Bugün geldiğimiz noktada, siyasi iradenin, bir çeki düzen vermeye, kendilerine bağlamaya, “yandaş ve tetikçi” konumuna getirmeye çalıştığı medya dünyasında ki gelişmeleri, hepimiz bilmiyor muyuz?
Oysa, bir haberin bir kaynaktan, diğer bir kaynağa iletilmesinde, objektif, tarafsız ve yansız olma gerçeğini nereye koyacağız?
Medyayı “tek sesli” olarak dizayn etmek, kime ne yarar sağlar?
O nedenle, “Anadolu basının ensesinde boza gibi pişirilmeye çalışılan” yeni “medya yasası” ile ilgili, meslek duayenleri çıkıp, durumu ve yaşanacakları özetlediler..

RTÜK’E BAĞLANMALI!
“Sanal medyaya çeki düzen verilmek istenirken, yazılı medyayı da yok edecek olan bu yasa, tekrar gözden geçirilmeli ve daha iyi bir şekilde incelenerek, basın emekcilerinin görüşü alınarak” oluşturulmalıdır..
Madem böyle bir düzenleme yapılıyor, öyleyse, “sanal medyayı, RTÜK kapsamında, yani televizyon ve radyolar ile birlikte “ planlanmalıdır..
Zira, yazılı basının sorunları çok..
Bir de onların sırtına, bu yükü vurmamalıyız?

İLAN PASTASI NEDİR Kİ?
Zaten ortadaki “ilan pastasını, bir ilde paylaşan gazetelerin sayısı” ortada değil midir?
“Onlara ilan vereceğiz, onlara da basın kartı vereceğiz” diyerek, asıl niyeti gizlemek, açıklamamak akıl karı değildir!..
O nedenle, bu yeni yasa düzenlenmesi, sil baştan ele alınmalı ve “ortak bir konsesus” ile yasa çıkarılmalıdır..
Yoksa, “yasa yaparken, Anadolu basınını” yok ederiz!..
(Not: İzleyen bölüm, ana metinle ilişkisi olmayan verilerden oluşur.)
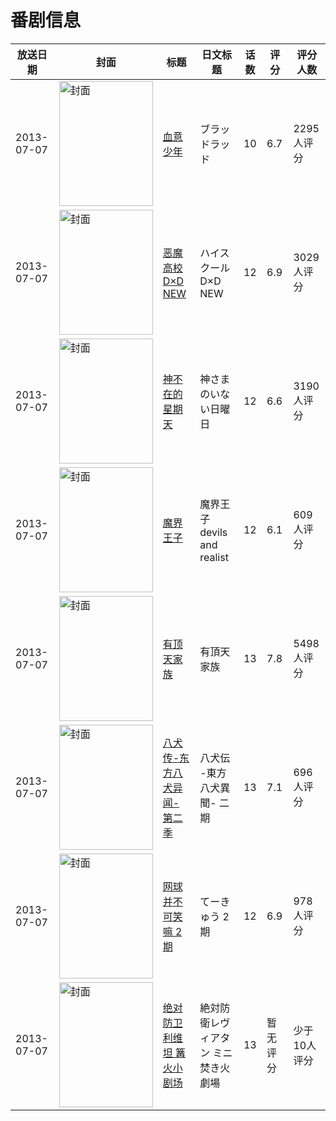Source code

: # 番剧信息

|放送日期|封面|标题|日文标题|话数|评分|评分人数|
|---|---|---|---|---|---|---|
|2013-07-07|<img src="//lain.bgm.tv/pic/cover/c/d1/2f/48065_cVo4d.jpg" alt="封面" style="width:150px;height:200px;object-fit:cover;">|[血意少年](https://bangumi.tv/subject/48065)|ブラッドラッド|10|6.7|2295人评分|
|2013-07-07|<img src="//lain.bgm.tv/pic/cover/c/08/a7/48700_zh99x.jpg" alt="封面" style="width:150px;height:200px;object-fit:cover;">|[恶魔高校 D×D NEW](https://bangumi.tv/subject/48700)|ハイスクールD×D NEW|12|6.9|3029人评分|
|2013-07-07|<img src="//lain.bgm.tv/pic/cover/c/96/64/51943_j717U.jpg" alt="封面" style="width:150px;height:200px;object-fit:cover;">|[神不在的星期天](https://bangumi.tv/subject/51943)|神さまのいない日曜日|12|6.6|3190人评分|
|2013-07-07|<img src="//lain.bgm.tv/pic/cover/c/36/2e/59117_rXJjz.jpg" alt="封面" style="width:150px;height:200px;object-fit:cover;">|[魔界王子](https://bangumi.tv/subject/59117)|魔界王子 devils and realist|12|6.1|609人评分|
|2013-07-07|<img src="//lain.bgm.tv/pic/cover/c/c1/0e/68035_252p4.jpg" alt="封面" style="width:150px;height:200px;object-fit:cover;">|[有顶天家族](https://bangumi.tv/subject/68035)|有頂天家族|13|7.8|5498人评分|
|2013-07-07|<img src="//lain.bgm.tv/pic/cover/c/38/4d/68935_0gT1p.jpg" alt="封面" style="width:150px;height:200px;object-fit:cover;">|[八犬传-东方八犬异闻- 第二季](https://bangumi.tv/subject/68935)|八犬伝 -東方八犬異聞-  二期|13|7.1|696人评分|
|2013-07-07|<img src="//lain.bgm.tv/pic/cover/c/22/c1/69943_e0mf0.jpg" alt="封面" style="width:150px;height:200px;object-fit:cover;">|[网球并不可笑嘛 2期](https://bangumi.tv/subject/69943)|てーきゅう 2期|12|6.9|978人评分|
|2013-07-07|<img src="//lain.bgm.tv/pic/cover/c/50/5f/208092_EGLr8.jpg" alt="封面" style="width:150px;height:200px;object-fit:cover;">|[绝对防卫利维坦 篝火小剧场](https://bangumi.tv/subject/208092)|絶対防衛レヴィアタン ミニ 焚き火劇場|13|暂无评分|少于10人评分|
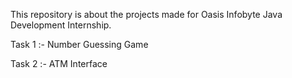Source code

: This repository is about the projects made for Oasis Infobyte Java Development Internship.

Task 1 :- Number Guessing Game

Task 2 :- ATM Interface
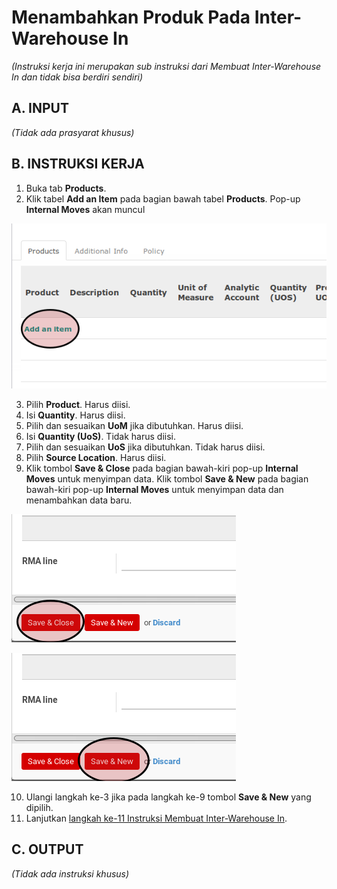 # Menambahkan Produk Pada Inter-Warehouse In

*(Instruksi kerja ini merupakan sub instruksi dari Membuat Inter-Warehouse In dan tidak bisa berdiri sendiri)*

## A. INPUT

*(Tidak ada prasyarat khusus)*

## B. INSTRUKSI KERJA

1. Buka tab **Products**.
2. Klik tabel **Add an Item** pada bagian bawah tabel **Products**. Pop-up **Internal Moves** akan muncul

![](../../img/interwarehouse-in/tombol-add-item-produk.png)

3. Pilih **Product**. Harus diisi.
4. Isi **Quantity**. Harus diisi.
5. Pilih dan sesuaikan **UoM** jika dibutuhkan. Harus diisi.
6. Isi **Quantity (UoS)**. Tidak harus diisi.
7. Pilih dan sesuaikan **UoS** jika dibutuhkan. Tidak harus diisi.
8. Pilih **Source Location**. Harus diisi.
9. Klik tombol **Save & Close** pada bagian bawah-kiri pop-up **Internal Moves** untuk menyimpan data. Klik tombol **Save & New** pada bagian bawah-kiri pop-up **Internal Moves** untuk menyimpan data dan menambahkan data baru.

![](../../img/interwarehouse-in/tombol-save-close-produk.png)

![](../../img/interwarehouse-in/tombol-save-new-produk.png)

10. Ulangi langkah ke-3 jika pada langkah ke-9 tombol **Save & New** yang dipilih.
11. Lanjutkan [langkah ke-11 Instruksi Membuat Inter-Warehouse In](./membuat.md#l11).

## C. OUTPUT

*(Tidak ada instruksi khusus)*
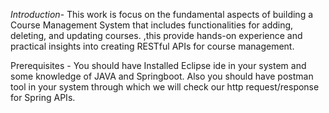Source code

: *Introduction*-  This work is focus on the fundamental aspects of building a Course Management System that includes 
functionalities for adding, deleting, and updating courses. ,this provide hands-on experience and 
practical insights into creating RESTful APIs for course management.

Prerequisites - You should have Installed Eclipse ide in your system and some knowledge of JAVA and Springboot. 
Also you should have postman tool in your system through which we will check our http request/response for Spring APIs.


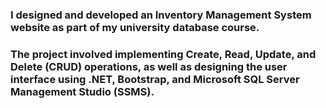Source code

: ### I designed and developed an Inventory Management System website as part of my university database course. 
### The project involved implementing Create, Read, Update, and Delete (CRUD) operations, as well as designing the user interface using .NET, Bootstrap, and Microsoft SQL Server Management Studio (SSMS).

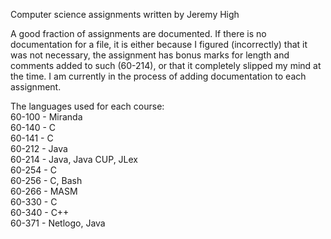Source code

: Computer science assignments written by Jeremy High

A good fraction of assignments are documented. If there is no documentation for a file, it is either because I figured (incorrectly) that it was not necessary, the assignment has bonus marks for length and comments added to such (60-214), or that it completely slipped my mind at the time. I am currently in the process of adding documentation to each assignment.

The languages used for each course:  
60-100	- Miranda  
60-140	- C  
60-141	- C  
60-212	- Java  
60-214	- Java, Java CUP, JLex  
60-254	- C  
60-256	- C, Bash  
60-266	- MASM  
60-330	- C  
60-340	- C++  
60-371	- Netlogo, Java  

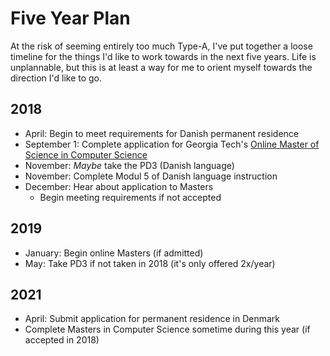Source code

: # Five Year Plan

At the risk of seeming entirely too much Type-A, I've put together a loose timeline for the things I'd like to work towards in the next five years. Life is unplannable, but this is at least a way for me to orient myself towards the direction I'd like to go.

## 2018

* April: Begin to meet requirements for Danish permanent residence
* September 1: Complete application for Georgia Tech's [Online Master of Science in Computer Science](http://www.omscs.gatech.edu/)
* November: _Maybe_ take the PD3 (Danish language)
* November: Complete Modul 5 of Danish language instruction
* December: Hear about application to Masters
    - Begin meeting requirements if not accepted

## 2019

* January: Begin online Masters (if admitted)
* May: Take PD3 if not taken in 2018 (it's only offered 2x/year)

## 2021

* April: Submit application for permanent residence in Denmark
* Complete Masters in Computer Science sometime during this year (if accepted in 2018)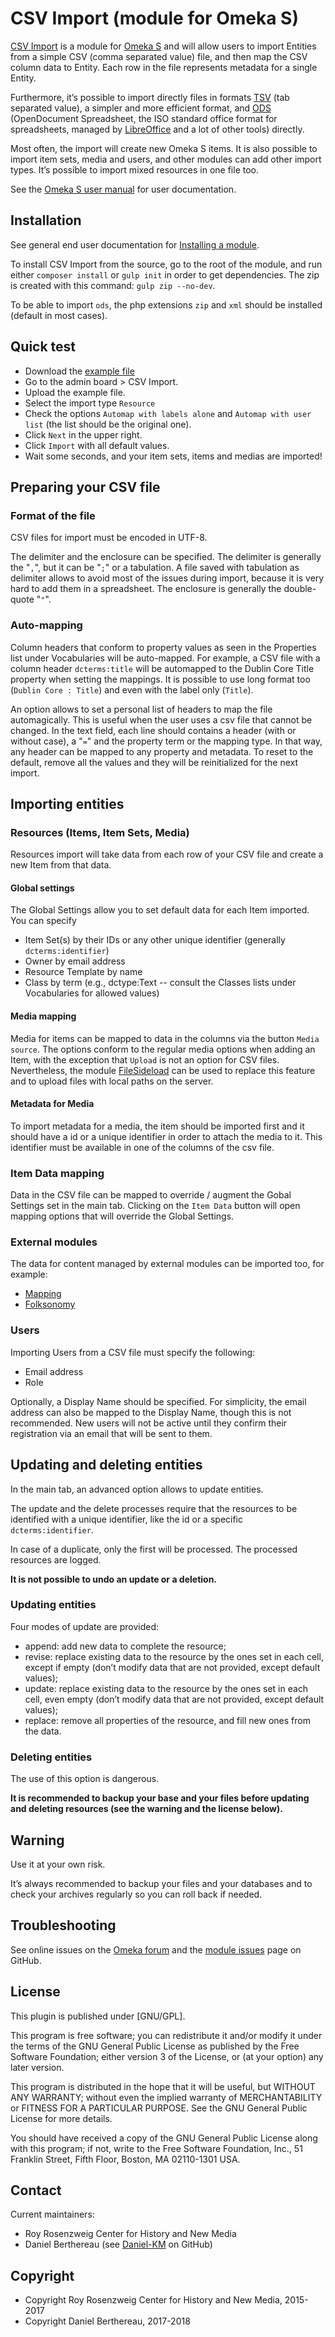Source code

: CSV Import (module for Omeka S)
===============================

[CSV Import] is a module for [Omeka S] and will allow users to import Entities
from a simple CSV (comma separated value) file, and then map the CSV column data
to Entity. Each row in the file represents metadata for a single Entity.

Furthermore, it’s possible to import directly files in formats [TSV] (tab
separated value), a simpler and more efficient format, and [ODS] (OpenDocument
Spreadsheet, the ISO standard office format for spreadsheets, managed by
[LibreOffice] and a lot of other tools) directly.

Most often, the import will create new Omeka S items. It is also possible to
import item sets, media and users, and other modules can add other import types.
It’s possible to import mixed resources in one file too.

See the [Omeka S user manual] for user documentation.

Installation
------------

See general end user documentation for [Installing a module].

To install CSV Import from the source, go to the root of the module, and run
either `composer install` or `gulp init` in order to get dependencies. The zip
is created with this command: `gulp zip --no-dev`.

To be able to import `ods`, the php extensions `zip` and `xml` should be
installed (default in most cases).

Quick test
----------

- Download the [example file]
- Go to the admin board > CSV Import.
- Upload the example file.
- Select the import type `Resource`
- Check the options `Automap with labels alone` and `Automap with user list`
  (the list should be the original one).
- Click `Next` in the upper right.
- Click `Import` with all default values.
- Wait some seconds, and your item sets, items and medias are imported!

Preparing your CSV file
-----------------------

### Format of the file

CSV files for import must be encoded in UTF-8.

The delimiter and the enclosure can be specified. The delimiter is generally the
"`,`", but it can be "`;`" or a tabulation. A file saved with tabulation as
delimiter allows to avoid most of the issues during import, because it is very
hard to add them in a spreadsheet. The enclosure is generally the double-quote
"`"`".

### Auto-mapping

Column headers that conform to property values as seen in the Properties list
under Vocabularies will be auto-mapped. For example, a CSV file with a column
header `dcterms:title` will be automapped to the Dublin Core Title property when
setting the mappings. It is possible to use long format too (`Dublin Core : Title`)
and even with  the label only (`Title`).

An option allows to set a personal list of headers to map the file automagically.
This is useful when the user uses a csv file that cannot be changed. In the text
field, each line should contains a header (with or without case), a "`=`" and
the property term or the mapping type. In that way, any header can be mapped to
any property and metadata. To reset to the default, remove all the values and
they will be reinitialized for the next import.

Importing entities
------------------

### Resources (Items, Item Sets, Media)

Resources import will take data from each row of your CSV file and create a new
Item from that data.

#### Global settings

The Global Settings allow you to set default data for each Item imported. You
can specify

* Item Set(s) by their IDs or any other unique identifier (generally
  `dcterms:identifier`)
* Owner by email address
* Resource Template by name
* Class by term (e.g., dctype:Text -- consult the Classes lists under
  Vocabularies for allowed values)

####  Media mapping

Media for items can be mapped to data in the columns via the button `Media source`.
The options conform to the regular media options when adding an Item, with the
exception that `Upload` is not an option for CSV files. Nevertheless, the module
[FileSideload] can be used to replace this feature and to upload files with
local paths on the server.

#### Metadata for Media

To import metadata for a media, the item should be imported first and it should
have a id or a unique identifier in order to attach the media to it. This
identifier must be available in one of the columns of the csv file.

### Item Data mapping

Data in the CSV file can be mapped to override / augment the Gobal Settings set
in the main tab. Clicking on the `Item Data` button will open mapping options
that will override the Global Settings.

### External modules

The data for content managed by external modules can be imported too, for example:

- [Mapping]
- [Folksonomy]

### Users

Importing Users from a CSV file must specify the following:

* Email address
* Role

Optionally, a Display Name should be specified. For simplicity, the email
address can also be mapped to the Display Name, though this is not recommended.
New users will not be active until they confirm their registration via an email
that will be sent to them.

Updating and deleting entities
------------------------------

In the main tab, an advanced option allows to update entities.

The update and the delete processes require that the resources to be identified
with a unique identifier, like the id or a specific `dcterms:identifier`.

In case of a duplicate, only the first will be processed. The processed
resources are logged.

**It is not possible to undo an update or a deletion.**

### Updating entities

Four modes of update are provided:

- append: add new data to complete the resource;
- revise: replace existing data to the resource by the ones set in each cell,
  except if empty (don’t modify data that are not provided, except default
  values);
- update: replace existing data to the resource by the ones set in each cell,
  even empty (don’t modify data that are not provided, except default values);
- replace: remove all properties of the resource, and fill new ones from the
  data.

### Deleting entities

The use of this option is dangerous.

**It is recommended to backup your base and your files before updating and deleting resources (see the warning and the license below).**

Warning
-------

Use it at your own risk.

It’s always recommended to backup your files and your databases and to check
your archives regularly so you can roll back if needed.

Troubleshooting
---------------

See online issues on the [Omeka forum] and the [module issues] page on GitHub.

License
-------

This plugin is published under [GNU/GPL].

This program is free software; you can redistribute it and/or modify it under
the terms of the GNU General Public License as published by the Free Software
Foundation; either version 3 of the License, or (at your option) any later
version.

This program is distributed in the hope that it will be useful, but WITHOUT
ANY WARRANTY; without even the implied warranty of MERCHANTABILITY or FITNESS
FOR A PARTICULAR PURPOSE. See the GNU General Public License for more
details.

You should have received a copy of the GNU General Public License along with
this program; if not, write to the Free Software Foundation, Inc.,
51 Franklin Street, Fifth Floor, Boston, MA 02110-1301 USA.

Contact
-------

Current maintainers:

* Roy Rosenzweig Center for History and New Media
* Daniel Berthereau (see [Daniel-KM] on GitHub)

Copyright
---------

* Copyright  Roy Rosenzweig Center for History and New Media, 2015-2017
* Copyright Daniel Berthereau, 2017-2018

[CSV Import]: https://github.com/Omeka-s-modules/CSVImport
[Omeka S]: https://omeka.org/s
[TSV]: https://en.wikipedia.org/wiki/Tab-separated_values
[ODS]: http://opendocumentformat.org/aboutODF
[LibreOffice]: https://www.libreoffice.org
[Omeka S user manual]: http://omeka.org/s/docs/user-manual/modules/csvimport/
[Installing a module]: http://dev.omeka.org/docs/s/user-manual/modules/#installing-modules
[example file]: https://github.com/Daniel-KM/Omeka-S-module-CSVImport/blob/master/test/CsvImportTest/_files/test_resources_heritage.ods
[FileSideload]: https://github.com/Omeka-s-modules/FileSideload
[Mapping]: https://github.com/Omeka-s-modules/Mapping
[Folksonomy]: https://github.com/Daniel-KM/Omeka-S-module-Folksonomy
[Omeka forum]: https://forum.omeka.org/c/omeka-s/modules
[module issues]: https://github.com/omeka-s-modules/CSVImport/issues
[GNU/GPL v3]: https://www.gnu.org/licenses/gpl-3.0.html
[Daniel-KM]: https://github.com/Daniel-KM "Daniel Berthereau"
Sanırım, “seçime giderken”, siyasilerimiz böyle bir şey yapmazlar!
Şu bilinsin ki, “Milletin hür ve gür sesini kısmak, kesmek” kimsenin haddi değildir!
Siyaset makamı,” her yere çeki düzen verirken, yanlışlardan hareket etmemeli ve her kesimin görüş ve düşüncesinden” hareket etmelidir..
İşte o zaman, doğruyu, güzeli, birlikteliği, daha iyi bulur, paylaşırız!
Bu vesile ile “Anadolu Basını ve sorunları iye irdelenmeli, tespit edilmeli ve gereken” yapılmalıdır..
TGF’nin 67.Konsey Toplantısı, inşallah hayırlara vesile olur!